Exercise objective: Edit the records below by replacing "rosyjskiej niewoli" with "niewoli rosyjskiej" in the part that opens with the line containing "Donieck dba o" and closes with the line containing "Mychajło Dianowa, który". Return only those lines, with nothing else changed.

Input data:
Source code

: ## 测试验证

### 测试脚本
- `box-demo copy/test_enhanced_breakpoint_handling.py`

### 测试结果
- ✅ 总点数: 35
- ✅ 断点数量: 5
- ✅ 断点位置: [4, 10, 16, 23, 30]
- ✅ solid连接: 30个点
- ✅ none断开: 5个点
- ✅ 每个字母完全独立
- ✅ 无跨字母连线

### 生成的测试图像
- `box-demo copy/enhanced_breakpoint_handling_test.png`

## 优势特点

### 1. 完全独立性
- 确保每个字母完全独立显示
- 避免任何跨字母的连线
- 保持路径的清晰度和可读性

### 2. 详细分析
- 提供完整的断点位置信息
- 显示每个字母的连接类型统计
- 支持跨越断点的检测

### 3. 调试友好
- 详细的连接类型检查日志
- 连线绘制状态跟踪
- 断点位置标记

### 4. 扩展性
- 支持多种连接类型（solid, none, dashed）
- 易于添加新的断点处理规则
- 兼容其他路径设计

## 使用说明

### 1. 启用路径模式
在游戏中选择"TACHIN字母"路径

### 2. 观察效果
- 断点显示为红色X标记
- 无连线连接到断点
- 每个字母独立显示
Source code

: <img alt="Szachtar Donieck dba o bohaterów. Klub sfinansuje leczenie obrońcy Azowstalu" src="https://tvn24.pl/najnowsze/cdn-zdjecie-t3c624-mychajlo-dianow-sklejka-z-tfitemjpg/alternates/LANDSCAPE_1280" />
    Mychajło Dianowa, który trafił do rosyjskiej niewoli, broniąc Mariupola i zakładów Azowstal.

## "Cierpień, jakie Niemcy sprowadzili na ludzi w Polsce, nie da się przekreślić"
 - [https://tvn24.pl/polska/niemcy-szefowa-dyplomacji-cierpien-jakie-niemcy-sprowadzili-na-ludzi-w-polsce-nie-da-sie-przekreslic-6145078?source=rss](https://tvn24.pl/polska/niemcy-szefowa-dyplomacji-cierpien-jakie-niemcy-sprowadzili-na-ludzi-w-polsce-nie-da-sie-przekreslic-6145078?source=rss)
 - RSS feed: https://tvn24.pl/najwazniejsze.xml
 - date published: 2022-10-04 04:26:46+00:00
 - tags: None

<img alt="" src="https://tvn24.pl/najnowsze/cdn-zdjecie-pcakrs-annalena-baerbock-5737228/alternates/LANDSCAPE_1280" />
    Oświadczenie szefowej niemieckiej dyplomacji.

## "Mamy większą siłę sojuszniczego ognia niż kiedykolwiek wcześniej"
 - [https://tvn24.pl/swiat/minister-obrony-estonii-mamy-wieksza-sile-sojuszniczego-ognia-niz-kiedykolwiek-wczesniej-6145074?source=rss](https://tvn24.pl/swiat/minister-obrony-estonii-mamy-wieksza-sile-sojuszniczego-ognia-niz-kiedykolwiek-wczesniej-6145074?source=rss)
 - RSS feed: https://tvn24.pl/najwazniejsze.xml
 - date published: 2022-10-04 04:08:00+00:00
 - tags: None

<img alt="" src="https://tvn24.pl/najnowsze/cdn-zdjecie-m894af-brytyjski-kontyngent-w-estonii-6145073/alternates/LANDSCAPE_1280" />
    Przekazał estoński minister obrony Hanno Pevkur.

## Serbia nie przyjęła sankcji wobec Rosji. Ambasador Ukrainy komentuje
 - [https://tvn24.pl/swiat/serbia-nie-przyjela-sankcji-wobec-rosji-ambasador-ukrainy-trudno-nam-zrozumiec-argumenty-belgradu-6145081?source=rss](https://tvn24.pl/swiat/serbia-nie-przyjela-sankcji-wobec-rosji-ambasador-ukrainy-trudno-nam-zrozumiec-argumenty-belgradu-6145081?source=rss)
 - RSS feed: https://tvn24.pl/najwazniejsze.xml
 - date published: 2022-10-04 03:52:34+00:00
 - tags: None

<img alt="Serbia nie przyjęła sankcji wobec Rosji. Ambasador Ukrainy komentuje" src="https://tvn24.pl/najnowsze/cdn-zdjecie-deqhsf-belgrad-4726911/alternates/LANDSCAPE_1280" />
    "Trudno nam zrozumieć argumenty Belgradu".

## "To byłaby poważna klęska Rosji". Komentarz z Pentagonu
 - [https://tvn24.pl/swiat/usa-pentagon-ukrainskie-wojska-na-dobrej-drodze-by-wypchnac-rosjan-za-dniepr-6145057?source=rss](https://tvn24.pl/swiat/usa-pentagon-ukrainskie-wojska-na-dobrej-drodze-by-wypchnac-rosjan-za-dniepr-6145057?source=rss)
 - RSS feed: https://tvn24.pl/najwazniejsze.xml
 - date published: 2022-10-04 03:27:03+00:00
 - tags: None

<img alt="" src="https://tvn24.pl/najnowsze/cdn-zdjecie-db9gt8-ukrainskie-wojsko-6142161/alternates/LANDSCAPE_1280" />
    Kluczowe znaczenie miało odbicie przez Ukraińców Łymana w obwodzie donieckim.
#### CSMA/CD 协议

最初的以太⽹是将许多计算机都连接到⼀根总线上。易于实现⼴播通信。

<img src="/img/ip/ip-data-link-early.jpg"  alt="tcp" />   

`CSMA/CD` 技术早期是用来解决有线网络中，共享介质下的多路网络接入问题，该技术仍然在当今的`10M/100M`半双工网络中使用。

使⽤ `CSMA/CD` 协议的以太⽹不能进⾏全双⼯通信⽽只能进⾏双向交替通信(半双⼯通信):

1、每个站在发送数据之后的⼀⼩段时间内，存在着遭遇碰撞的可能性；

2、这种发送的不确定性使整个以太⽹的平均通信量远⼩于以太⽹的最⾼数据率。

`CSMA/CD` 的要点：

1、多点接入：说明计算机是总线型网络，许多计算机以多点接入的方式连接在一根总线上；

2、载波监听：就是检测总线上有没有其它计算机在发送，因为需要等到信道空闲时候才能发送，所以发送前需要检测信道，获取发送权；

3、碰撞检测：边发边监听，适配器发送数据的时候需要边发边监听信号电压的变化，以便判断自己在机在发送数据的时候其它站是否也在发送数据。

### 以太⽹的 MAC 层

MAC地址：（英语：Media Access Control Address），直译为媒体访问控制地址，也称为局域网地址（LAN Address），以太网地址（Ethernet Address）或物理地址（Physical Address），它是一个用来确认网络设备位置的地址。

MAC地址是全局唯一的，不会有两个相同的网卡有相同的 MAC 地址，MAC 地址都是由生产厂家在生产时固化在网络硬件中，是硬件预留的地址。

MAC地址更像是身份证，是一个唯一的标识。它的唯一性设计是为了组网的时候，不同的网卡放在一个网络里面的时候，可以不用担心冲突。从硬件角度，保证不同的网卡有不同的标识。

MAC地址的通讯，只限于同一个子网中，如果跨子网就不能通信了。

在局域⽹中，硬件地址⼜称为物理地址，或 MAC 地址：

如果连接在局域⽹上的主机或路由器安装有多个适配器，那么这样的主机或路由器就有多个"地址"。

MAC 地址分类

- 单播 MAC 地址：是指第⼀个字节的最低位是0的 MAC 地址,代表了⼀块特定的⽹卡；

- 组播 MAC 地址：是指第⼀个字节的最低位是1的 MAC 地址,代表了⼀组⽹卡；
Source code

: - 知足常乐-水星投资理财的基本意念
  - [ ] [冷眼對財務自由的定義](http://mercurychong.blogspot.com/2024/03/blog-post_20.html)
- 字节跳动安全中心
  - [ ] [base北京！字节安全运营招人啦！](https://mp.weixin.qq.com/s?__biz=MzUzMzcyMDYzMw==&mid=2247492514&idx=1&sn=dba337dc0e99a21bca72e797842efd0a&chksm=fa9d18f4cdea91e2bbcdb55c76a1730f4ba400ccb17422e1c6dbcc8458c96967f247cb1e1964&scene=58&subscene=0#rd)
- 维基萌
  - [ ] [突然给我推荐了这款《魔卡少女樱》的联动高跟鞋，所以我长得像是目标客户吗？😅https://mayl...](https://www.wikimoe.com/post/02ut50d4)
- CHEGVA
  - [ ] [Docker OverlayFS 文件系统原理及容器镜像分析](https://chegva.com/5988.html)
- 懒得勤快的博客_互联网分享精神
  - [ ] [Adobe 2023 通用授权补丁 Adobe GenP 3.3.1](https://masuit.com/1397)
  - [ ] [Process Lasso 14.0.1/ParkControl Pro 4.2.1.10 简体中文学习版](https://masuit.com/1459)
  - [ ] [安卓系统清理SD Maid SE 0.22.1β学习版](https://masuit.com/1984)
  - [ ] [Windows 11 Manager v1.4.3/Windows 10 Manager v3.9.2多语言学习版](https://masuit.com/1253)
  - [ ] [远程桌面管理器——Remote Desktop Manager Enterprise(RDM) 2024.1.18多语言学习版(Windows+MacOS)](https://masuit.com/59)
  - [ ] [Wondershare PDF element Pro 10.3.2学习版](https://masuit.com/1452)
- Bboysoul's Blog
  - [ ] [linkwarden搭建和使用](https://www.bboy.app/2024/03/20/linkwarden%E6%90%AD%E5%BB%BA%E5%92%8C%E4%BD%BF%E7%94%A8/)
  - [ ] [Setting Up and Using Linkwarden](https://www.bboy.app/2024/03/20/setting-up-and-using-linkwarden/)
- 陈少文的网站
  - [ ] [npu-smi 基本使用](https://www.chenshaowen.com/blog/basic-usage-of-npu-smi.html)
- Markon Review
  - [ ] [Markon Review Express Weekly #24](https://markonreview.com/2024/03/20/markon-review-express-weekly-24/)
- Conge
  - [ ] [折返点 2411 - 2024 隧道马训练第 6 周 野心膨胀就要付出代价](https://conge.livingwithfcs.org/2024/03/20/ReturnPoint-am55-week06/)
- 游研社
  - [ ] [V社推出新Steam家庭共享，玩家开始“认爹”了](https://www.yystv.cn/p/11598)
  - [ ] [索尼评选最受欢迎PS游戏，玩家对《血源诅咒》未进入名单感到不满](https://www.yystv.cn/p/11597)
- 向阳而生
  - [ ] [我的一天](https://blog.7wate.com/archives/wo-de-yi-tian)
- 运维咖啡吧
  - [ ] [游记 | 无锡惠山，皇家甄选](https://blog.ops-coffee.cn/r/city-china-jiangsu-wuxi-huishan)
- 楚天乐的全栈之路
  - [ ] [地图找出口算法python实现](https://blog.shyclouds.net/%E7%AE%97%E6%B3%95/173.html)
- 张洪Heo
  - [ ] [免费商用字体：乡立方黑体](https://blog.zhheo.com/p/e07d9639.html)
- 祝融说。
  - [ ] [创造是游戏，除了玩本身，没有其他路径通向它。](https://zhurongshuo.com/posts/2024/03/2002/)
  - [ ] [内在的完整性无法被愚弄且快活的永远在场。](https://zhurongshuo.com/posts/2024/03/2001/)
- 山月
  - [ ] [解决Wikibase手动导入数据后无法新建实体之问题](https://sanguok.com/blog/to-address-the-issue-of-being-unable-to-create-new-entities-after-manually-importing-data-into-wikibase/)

Output for this task:
: <img alt="Szachtar Donieck dba o bohaterów. Klub sfinansuje leczenie obrońcy Azowstalu" src="https://tvn24.pl/najnowsze/cdn-zdjecie-t3c624-mychajlo-dianow-sklejka-z-tfitemjpg/alternates/LANDSCAPE_1280" />
    Mychajło Dianowa, który trafił do niewoli rosyjskiej, broniąc Mariupola i zakładów Azowstal.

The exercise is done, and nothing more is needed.